In a process called ripping, digital audio extraction software can be used to read CD-DA audio data and store it in files. Common audio file formats for this purpose include WAV and AIFF, which simply preface the LPCM data with a short header; FLAC, ALAC, and Windows Media Audio Lossless, which compress the LPCM data in ways that conserve space yet allow it to be restored without any changes; and various lossy, perceptual coding formats like MP3 and AAC, which modify and compress the audio data in ways that irreversibly change the audio, but that exploit features of human hearing to make the changes difficult to discern.

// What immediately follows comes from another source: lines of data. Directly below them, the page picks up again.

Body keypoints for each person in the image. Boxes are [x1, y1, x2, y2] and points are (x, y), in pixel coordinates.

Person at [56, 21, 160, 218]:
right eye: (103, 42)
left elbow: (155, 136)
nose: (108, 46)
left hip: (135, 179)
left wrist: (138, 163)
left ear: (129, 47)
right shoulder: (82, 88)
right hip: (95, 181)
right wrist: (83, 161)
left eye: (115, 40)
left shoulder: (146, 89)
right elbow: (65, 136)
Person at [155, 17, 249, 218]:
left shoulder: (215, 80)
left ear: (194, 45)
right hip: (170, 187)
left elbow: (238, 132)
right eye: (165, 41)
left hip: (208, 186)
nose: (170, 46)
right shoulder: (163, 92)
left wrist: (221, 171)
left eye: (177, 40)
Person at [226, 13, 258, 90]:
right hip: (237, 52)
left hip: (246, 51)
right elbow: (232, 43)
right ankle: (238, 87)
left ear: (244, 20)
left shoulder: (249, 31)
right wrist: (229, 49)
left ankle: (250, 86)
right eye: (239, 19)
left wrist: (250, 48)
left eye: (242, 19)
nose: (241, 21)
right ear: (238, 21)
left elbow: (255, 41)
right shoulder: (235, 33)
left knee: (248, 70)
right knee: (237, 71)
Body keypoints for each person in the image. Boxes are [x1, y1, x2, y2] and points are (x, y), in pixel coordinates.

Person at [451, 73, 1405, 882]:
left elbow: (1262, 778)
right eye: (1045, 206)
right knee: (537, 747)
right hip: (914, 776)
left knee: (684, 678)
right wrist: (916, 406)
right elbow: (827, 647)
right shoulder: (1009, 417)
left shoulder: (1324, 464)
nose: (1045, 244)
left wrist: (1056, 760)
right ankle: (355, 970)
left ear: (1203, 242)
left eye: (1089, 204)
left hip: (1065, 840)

Recording publishers have created CDs that violate the Red Book standard. Some do so for the purpose of copy prevention, using systems like Copy Control. Some do so for extra features such as DualDisc, which includes both a CD layer and a DVD layer whereby the CD layer is much thinner, 0.9 mm, than required by the Red Book, which stipulates a nominal 1.2 mm, but at least 1.1 mm. Philips and many other companies have stated that including the Compact Disc Digital Audio logo on such non-conforming discs may constitute trademark infringement. Either in anticipation or in response, recent copy-protected CDs bear stickers and warnings that the CD is not standard and may not play in all CD players, and no longer display the long-familiar logo.
Super Audio CD was a standard published in 1999 that aimed to provide better audio quality in CDs, but it never became very popular. DVD Audio, an advanced version of the audio CD, emerged in 1999. The format was designed to feature audio of higher fidelity. It applies a higher sampling rate and used 650 nm lasers.

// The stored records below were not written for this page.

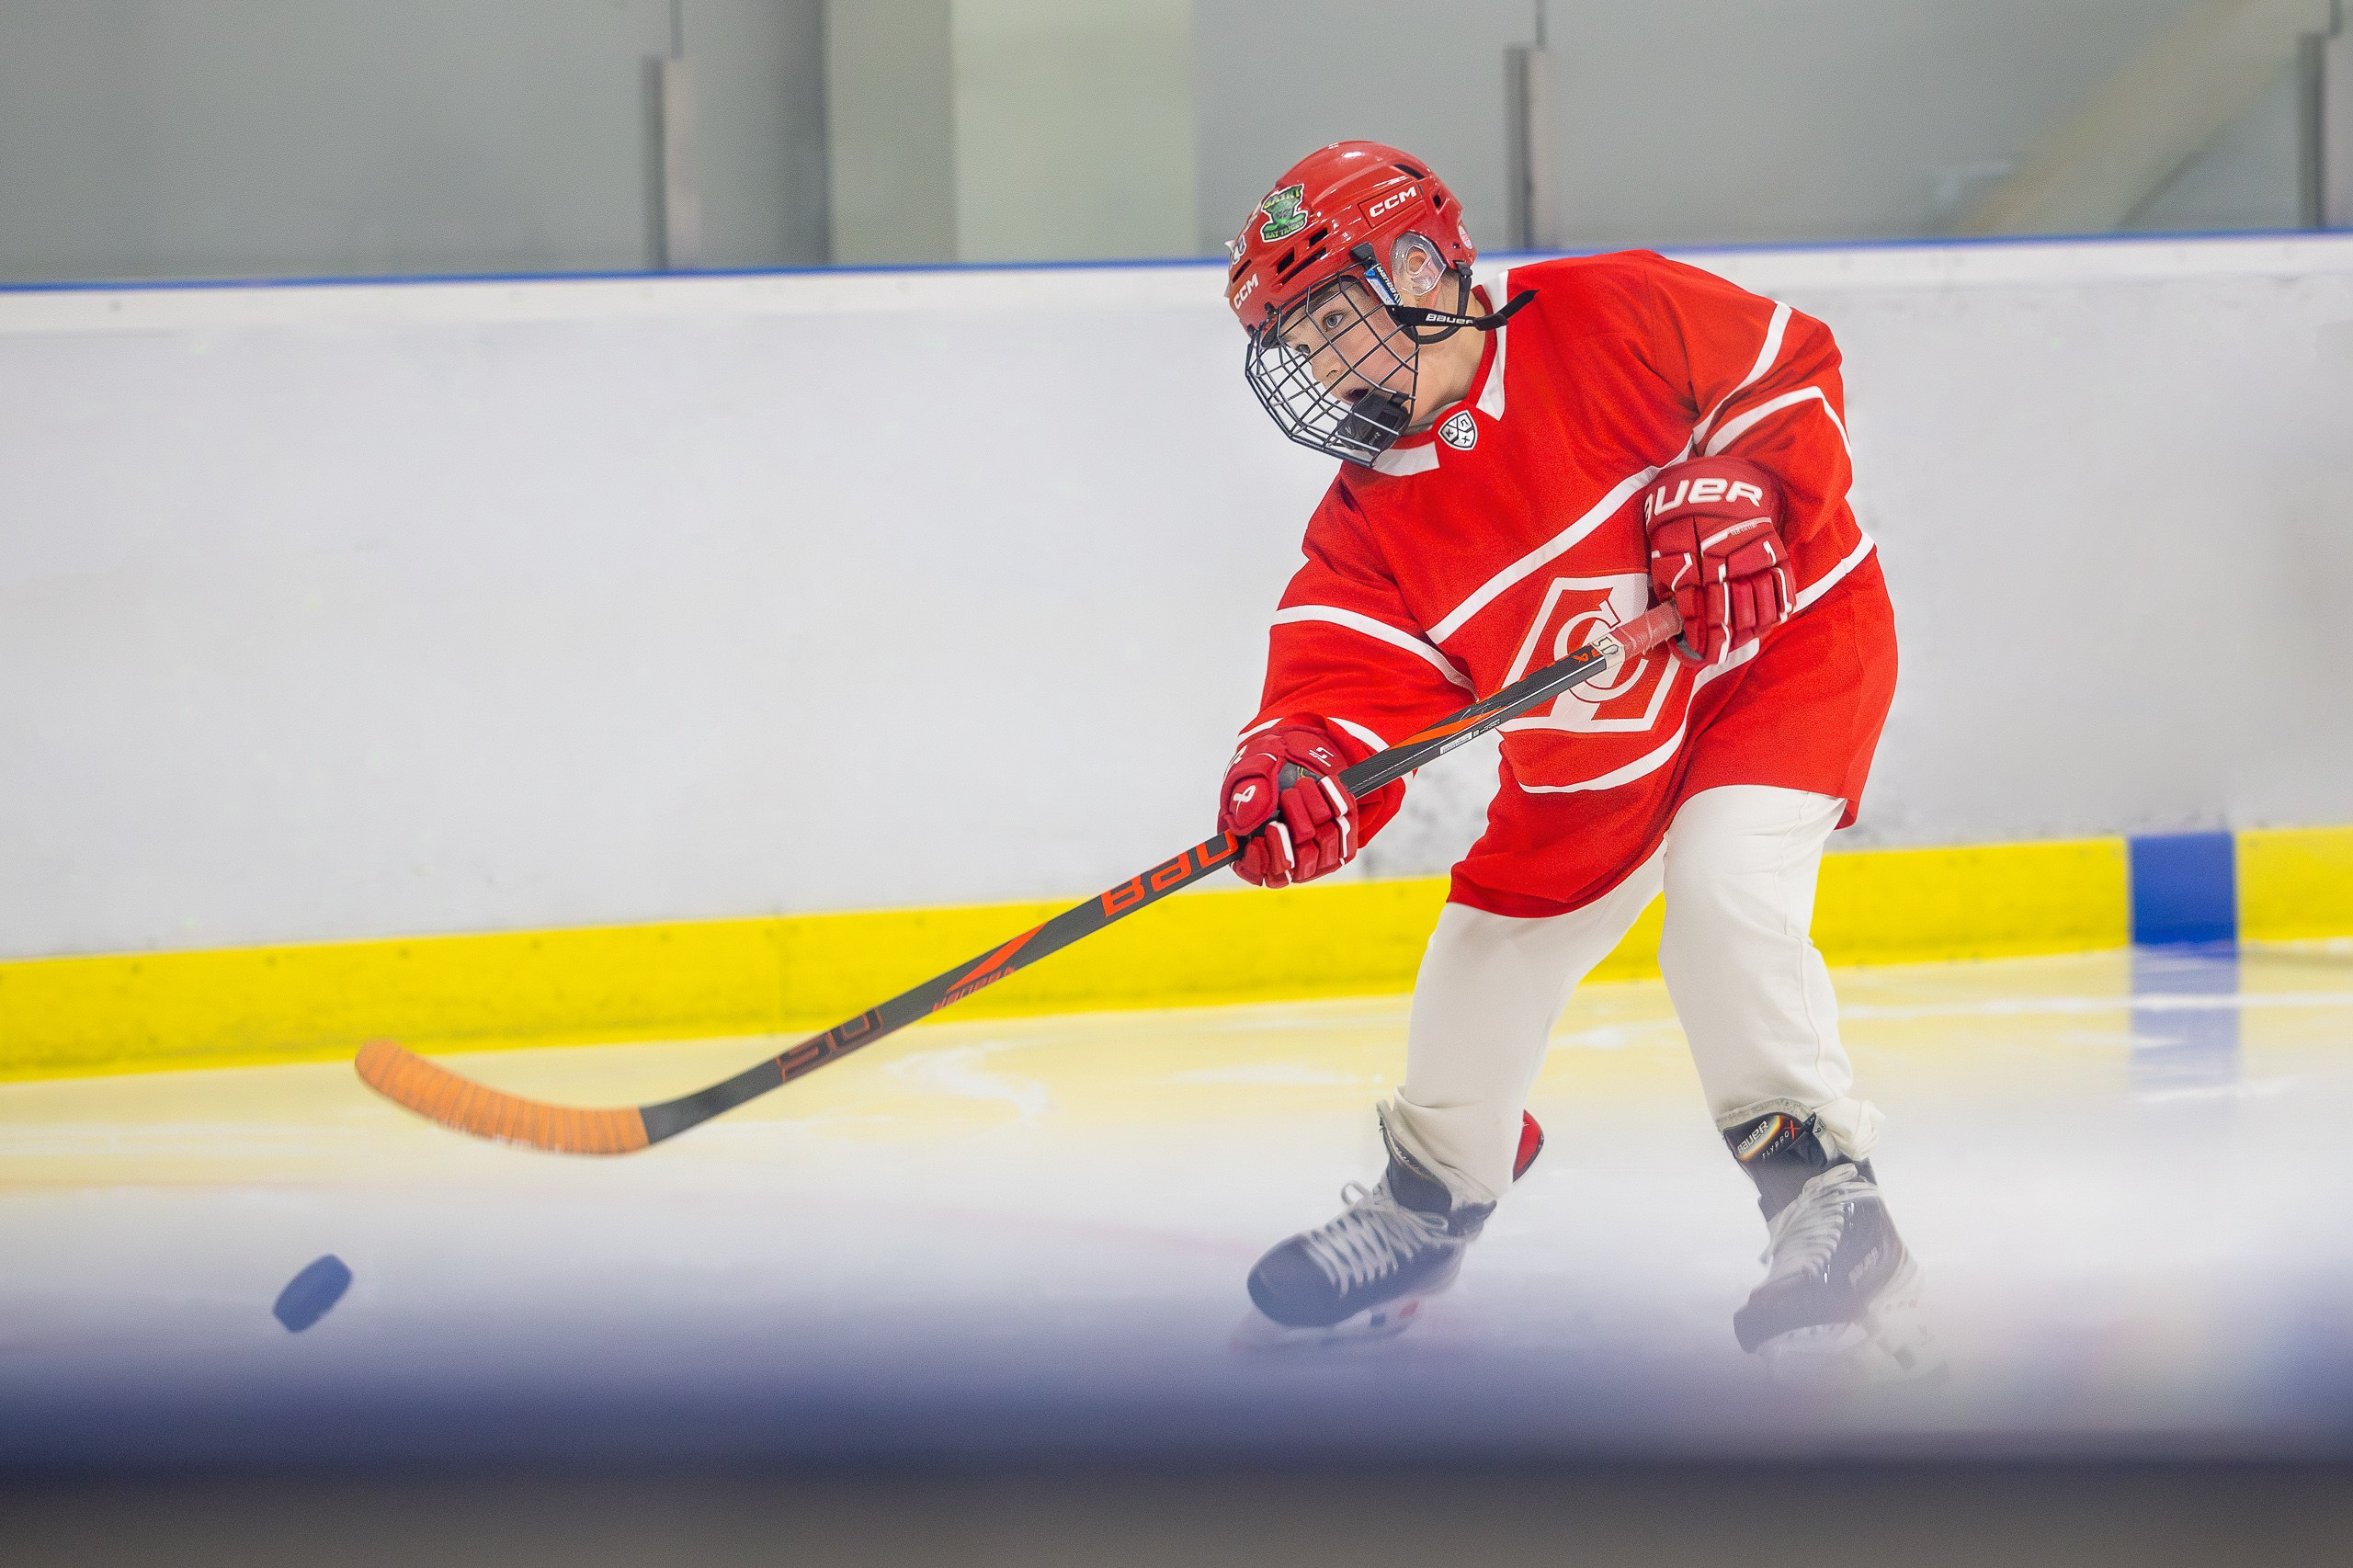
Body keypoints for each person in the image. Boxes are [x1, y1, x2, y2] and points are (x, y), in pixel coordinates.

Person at [1215, 141, 1927, 1381]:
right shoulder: (1369, 520)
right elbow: (1343, 682)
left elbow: (1789, 371)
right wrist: (1303, 764)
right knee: (1485, 949)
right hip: (1594, 751)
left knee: (1722, 894)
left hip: (1781, 662)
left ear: (1424, 267)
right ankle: (1429, 1202)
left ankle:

There have been moves by the recording industry to make audio CDs (Compact Disc Digital Audio) unplayable on computer CD-ROM drives, to prevent the copying of music. This is done by intentionally introducing errors onto the disc that the embedded circuits on most stand-alone audio players can automatically compensate for, but which may confuse CD-ROM drives. Consumer rights advocates as of October 2001 pushed to require warning labels on compact discs that do not conform to the official Compact Disc Digital Audio standard (often called the Red Book) to inform consumers which discs do not permit full fair use of their content.
In 2005, Sony BMG Music Entertainment was criticised when a copy protection mechanism known as Extended Copy Protection (XCP) used on some of their audio CDs automatically and surreptitiously installed copy-prevention software on computers (see 2005 Sony BMG CD copy protection scandal). Such discs are not legally allowed to be called CDs or Compact Discs because they break the Red Book standard governing CDs, and Amazon.com for example describes them as "copy protected discs" rather than "compact discs" or "CDs".